>> START Extract to read

The short answer is, Because it wouldn’t be a war. Boston is the world’s largest college town. There are already a pile of home-grown radio-ready program-filling goods here, if one bothers to dig and develop. The standard NPR line-up could also use a challenge from other producers. WGBH is already doing that in the mornings by putting The Takeaway up against Morning Edition. That succeeds for me because now I have more choices. I can jump back and forth between those two (which I do, and Howard Stern as well).

The longer answer is that it gives GBH a start on the inevitable replacement of signal-based radio by multiple streams and podcast line-ups. WGBH has an exemplary record as a producer of televsion programming, but it’s not setting the pace in other media, including radio. The story is apparent in the first four paragraphs of its About page (which is sure to change):

WGBH is PBS’s single largest producer of content for television (prime-time and children’s programs) and the Web. Some of your favorite series and websites — Nova, Masterpiece, Frontline, Antiques Roadshow, Curious George, Arthur, and The Victory Garden, to name a few — are produced here in our Boston studios.

WGBH also is a major supplier of programs heard nationally on public radio, including The World. And we’re a pioneer in educational multimedia and in media access technologies for people with hearing or vision loss.

>> END Extract to read
>> START Given data

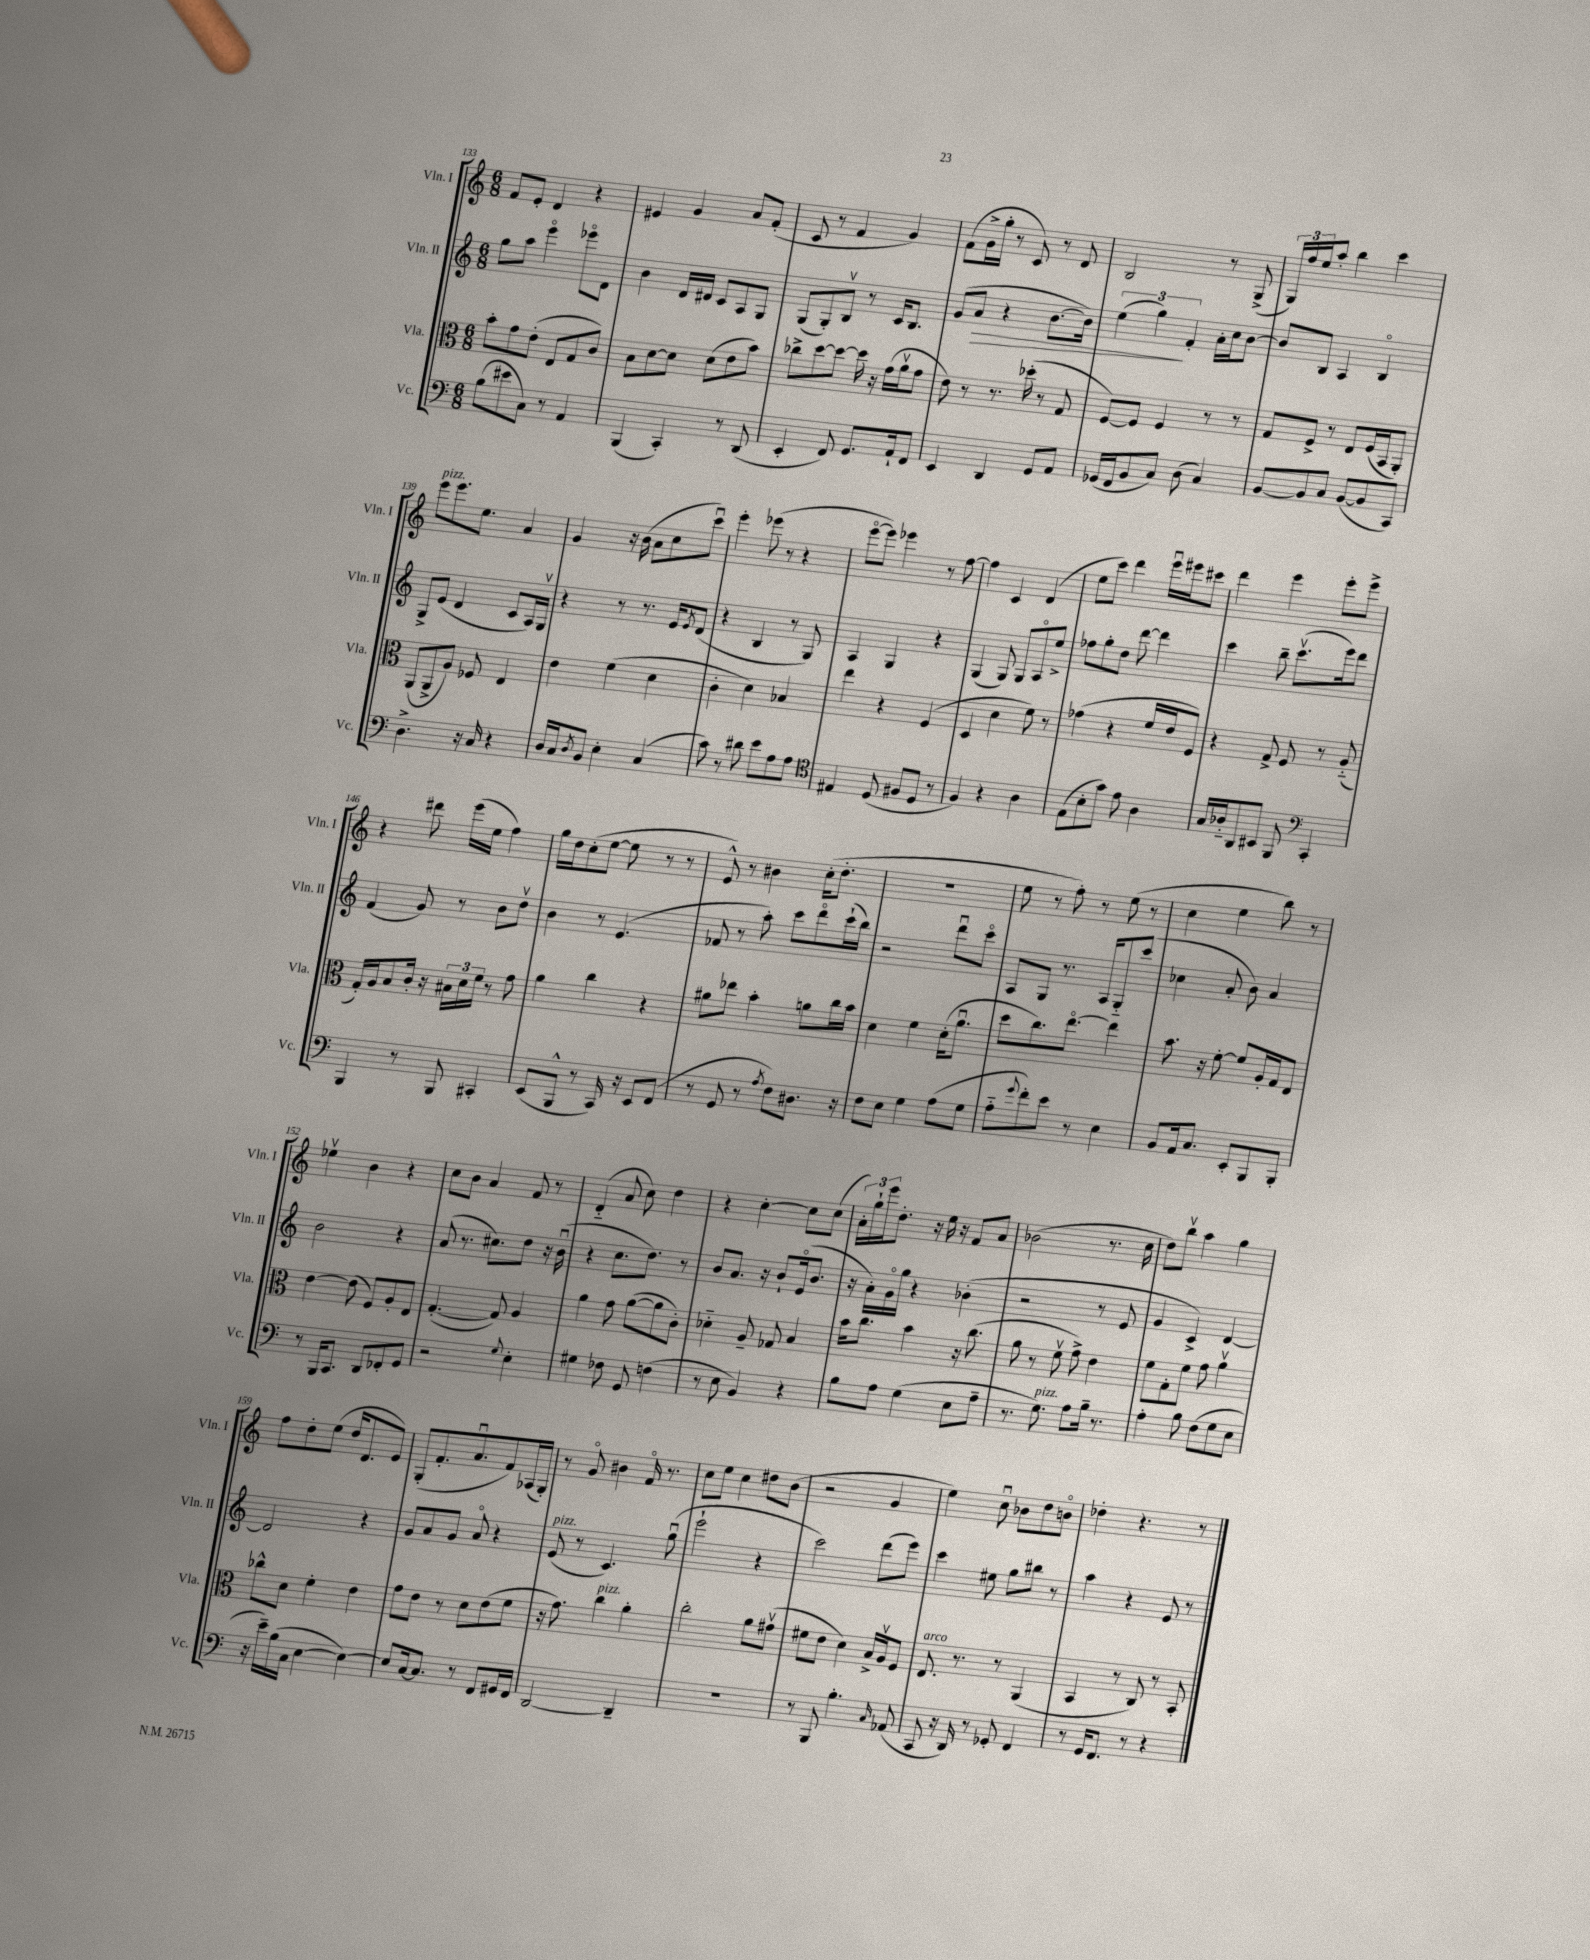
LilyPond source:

>> END Given data

Requirements:
**A)** In the passage on WGBH, rewrite the stretch that begins at the words "WGBH is PBS’s" and stops after "or vision loss.", replacing "Antiques Roadshow" with "American Experience".
**B)** According to the passage on WGBH, which program is the station putting up against Morning Edition in the mornings?

The answers:
**A)**
WGBH is PBS’s single largest producer of content for television (prime-time and children’s programs) and the Web. Some of your favorite series and websites — Nova, Masterpiece, Frontline, American Experience, Curious George, Arthur, and The Victory Garden, to name a few — are produced here in our Boston studios.

WGBH also is a major supplier of programs heard nationally on public radio, including The World. And we’re a pioneer in educational multimedia and in media access technologies for people with hearing or vision loss.

**B)** The Takeaway